If you are visiting a health care provider you have seen before, you may not need to show your Medicare card, as they may likely have it on file. If you are visiting a new provider, you should bring your Original Medicare card (your card for your Medicare Part A and Part B coverage) with you. Sometimes a copy of your card or even a photo of your card may be accepted. It’s a good idea to call ahead and ask what form of Medicare information is accepted.
If you belong to a Medicare Advantage (Part C) plan, a Medicare Part D prescription drug plan or a Medicare Supplement Insurance (Medigap) plan, you should have another insurance card for that particular policy. You should take both your Original Medicare card and your private Medicare card when receiving care.
How Can I Replace My Medicare Card?
If your Medicare card is damaged, lost or stolen and you fear it may be used by someone else, contact Medicare at 1-800-MEDICARE (1-800-633-4227) to report it lost and receive instructions for acquiring a replacement card. You can also call Social Security at 800-772-1213 to request a new Medicare card.
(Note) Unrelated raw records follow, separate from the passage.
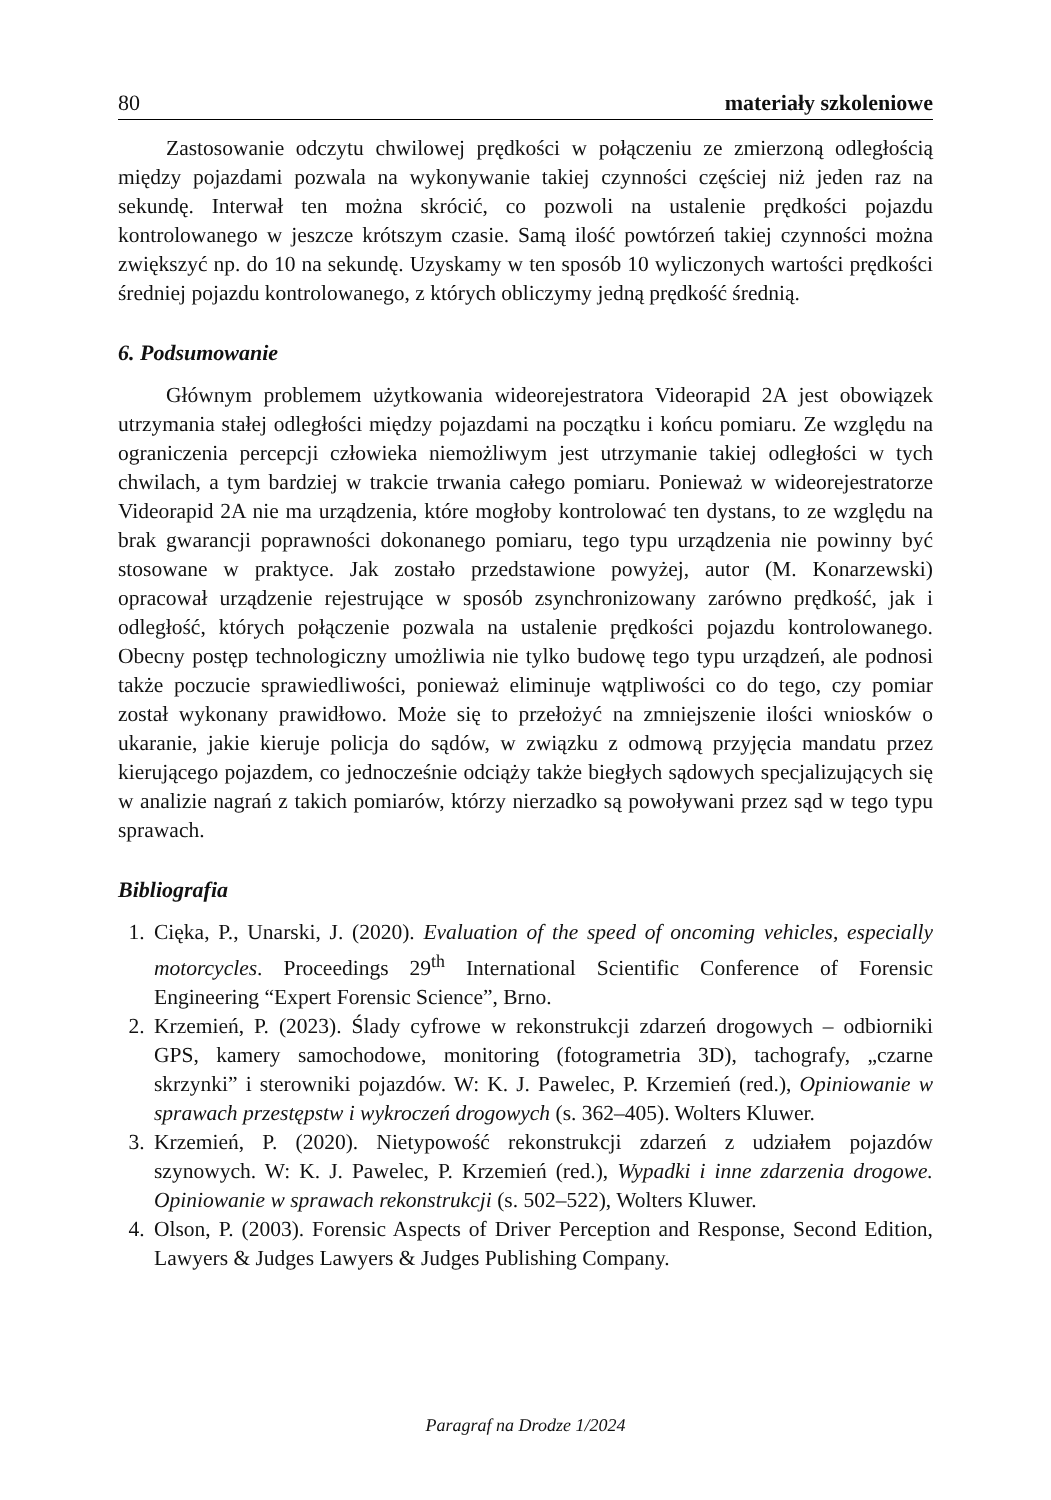80 materiały szkoleniowe
Zastosowanie odczytu chwilowej prędkości w połączeniu ze zmierzoną odległością między pojazdami pozwala na wykonywanie takiej czynności częściej niż jeden raz na sekundę. Interwał ten można skrócić, co pozwoli na ustalenie prędkości pojazdu kontrolowanego w jeszcze krótszym czasie. Samą ilość powtórzeń takiej czynności można zwiększyć np. do 10 na sekundę. Uzyskamy w ten sposób 10 wyliczonych wartości prędkości średniej pojazdu kontrolowanego, z których obliczymy jedną prędkość średnią.
6. Podsumowanie
Głównym problemem użytkowania wideorejestratora Videorapid 2A jest obowiązek utrzymania stałej odległości między pojazdami na początku i końcu pomiaru. Ze względu na ograniczenia percepcji człowieka niemożliwym jest utrzymanie takiej odległości w tych chwilach, a tym bardziej w trakcie trwania całego pomiaru. Ponieważ w wideorejestratorze Videorapid 2A nie ma urządzenia, które mogłoby kontrolować ten dystans, to ze względu na brak gwarancji poprawności dokonanego pomiaru, tego typu urządzenia nie powinny być stosowane w praktyce. Jak zostało przedstawione powyżej, autor (M. Konarzewski) opracował urządzenie rejestrujące w sposób zsynchronizowany zarówno prędkość, jak i odległość, których połączenie pozwala na ustalenie prędkości pojazdu kontrolowanego. Obecny postęp technologiczny umożliwia nie tylko budowę tego typu urządzeń, ale podnosi także poczucie sprawiedliwości, ponieważ eliminuje wątpliwości co do tego, czy pomiar został wykonany prawidłowo. Może się to przełożyć na zmniejszenie ilości wniosków o ukaranie, jakie kieruje policja do sądów, w związku z odmową przyjęcia mandatu przez kierującego pojazdem, co jednocześnie odciąży także biegłych sądowych specjalizujących się w analizie nagrań z takich pomiarów, którzy nierzadko są powoływani przez sąd w tego typu sprawach.
Bibliografia
1. Cięka, P., Unarski, J. (2020). Evaluation of the speed of oncoming vehicles, especially motorcycles. Proceedings 29<sup>th</sup> International Scientific Conference of Forensic Engineering “Expert Forensic Science”, Brno.
2. Krzemień, P. (2023). Ślady cyfrowe w rekonstrukcji zdarzeń drogowych – odbiorniki GPS, kamery samochodowe, monitoring (fotogrametria 3D), tachografy, „czarne skrzynki” i sterowniki pojazdów. W: K. J. Pawelec, P. Krzemień (red.), Opiniowanie w sprawach przestępstw i wykroczeń drogowych (s. 362–405). Wolters Kluwer.
3. Krzemień, P. (2020). Nietypowość rekonstrukcji zdarzeń z udziałem pojazdów szynowych. W: K. J. Pawelec, P. Krzemień (red.), Wypadki i inne zdarzenia drogowe. Opiniowanie w sprawach rekonstrukcji (s. 502–522), Wolters Kluwer.
4. Olson, P. (2003). Forensic Aspects of Driver Perception and Response, Second Edition, Lawyers & Judges Lawyers & Judges Publishing Company.
Paragraf na Drodze 1/2024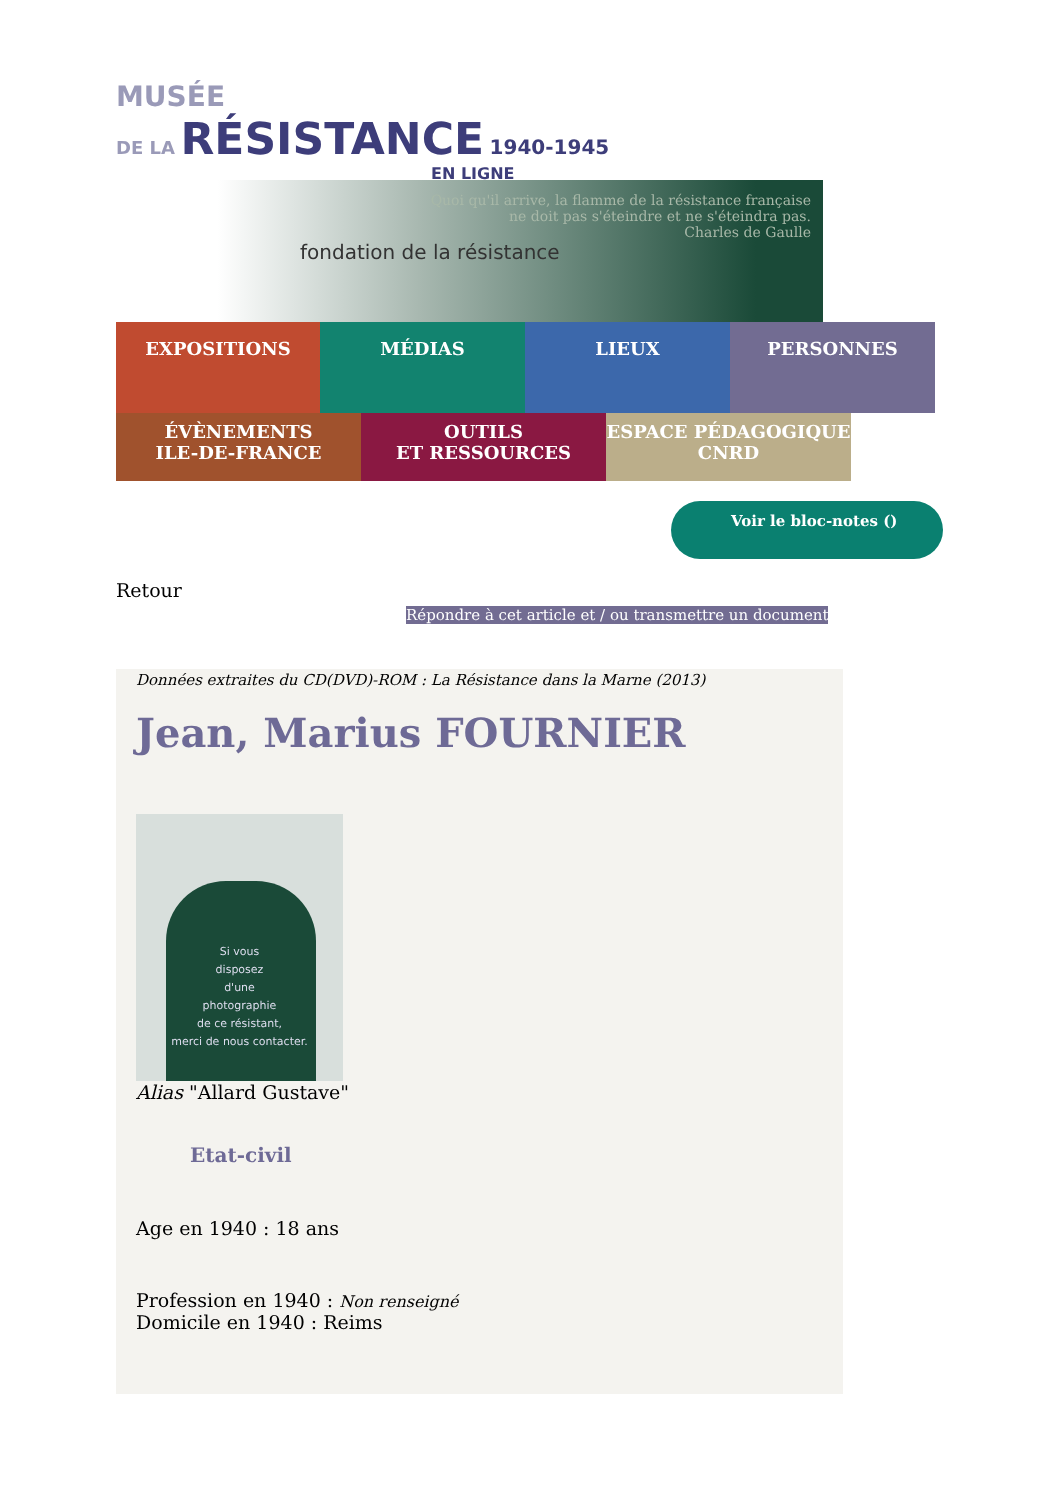MUSÉE
DE LA RÉSISTANCE 1940-1945
EN LIGNE
fondation de la résistance
Quoi qu'il arrive, la flamme de la résistance française
ne doit pas s'éteindre et ne s'éteindra pas.
Charles de Gaulle
EXPOSITIONS MÉDIAS LIEUX PERSONNES
ÉVÈNEMENTS
ILE-DE-FRANCE
OUTILS
ET RESSOURCES
ESPACE PÉDAGOGIQUE
CNRD
Voir le bloc-notes ()
Retour
Répondre à cet article et / ou transmettre un document
Données extraites du CD(DVD)-ROM : La Résistance dans la Marne (2013)
Jean, Marius FOURNIER
Si vous
disposez
d'une
photographie
de ce résistant,
merci de nous contacter.
Alias "Allard Gustave"
Etat-civil
Age en 1940 : 18 ans
Profession en 1940 : Non renseigné
Domicile en 1940 : Reims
You may also create an account at MyMedicare.gov to request a new Medicare card online. The new card may be mailed to your home, or you may print it off yourself.
You may also request a replacement Medicare card through the Social Security Administration at ssa.gov by logging into your account, selecting “Replacement Documents” and then “Mail my replacement Medicare card.”
Another option for obtaining a replacement Medicare card is visiting your local Social Security office.
It may take up to 30 days to receive your new Medicare card in the mail. If you need to use your Medicare coverage before then, you may print off a copy of your Medicare card through your MyMedicare.gov account. You can also request a temporary proof of membership which should arrive within 10 days.
If you need to replace a lost card for Medicare Advantage, Medicare Part D or Medigap, you will need to contact the insurance carrier directly. It’s a good idea to make a copy of these cards as well so you can keep a backup card on hand.